◆ Problem details
Translate this sentence from the Bitcoin article into Spanish: "There are several online platforms that buy and sell Bitcoins against real money, most famous being mtgox.com."

◆ Passage provided
▼
Bitcoin Bubble Burst: Is this the end?

Bitcoin, a decentralized, Virtual currency which received a lot of public attention lately, has witnessed a sharp fall in its value from over $250 earlier this week to around $120 on Wednesday and $90 on Friday. The currency has seen a loss of almost $ 160 per Bitcoin. There have been fears between its heavy investors that the bubble has finally burst.

Launched in 2009, Bitcoin is a virtual currency that is being used in mainstream in increasing numbers over the last few months. From selling an art to building assets, Bitcoin has been proved as a very effective and strong ‘virtual money’ to buy anything over the internet. There are several online platforms that buy and sell Bitcoins against real money, most famous being mtgox.com.
▲
◆ Exercise data
▼
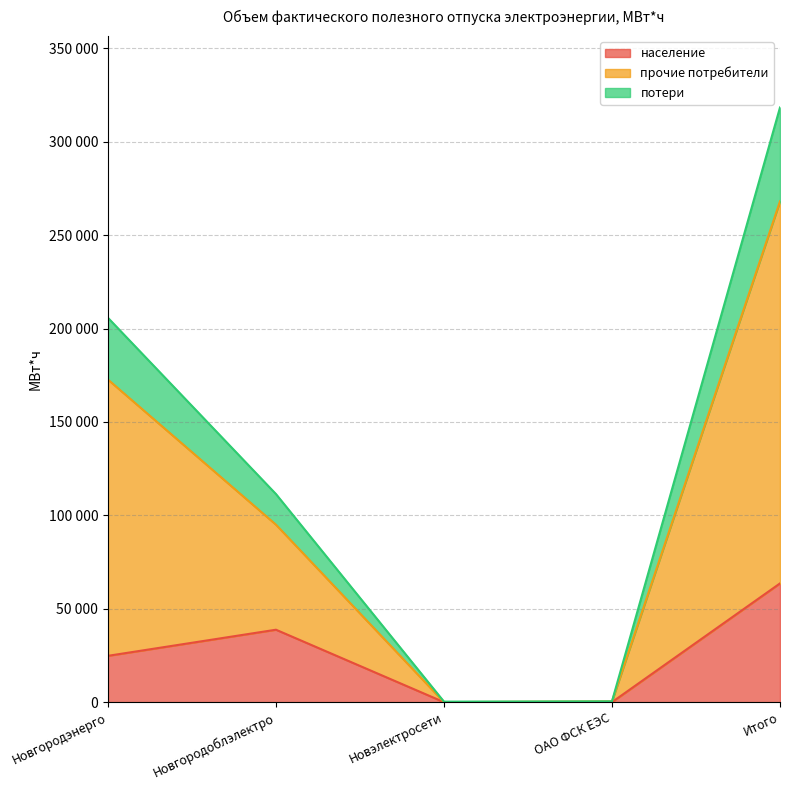

At which label does население first exceed 24792?

Новгородоблэлектро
▲
◆ Problem solution
Hay varias plataformas en línea que compran y venden bitcoins a cambio de dinero real, y la más famosa es mtgox.com.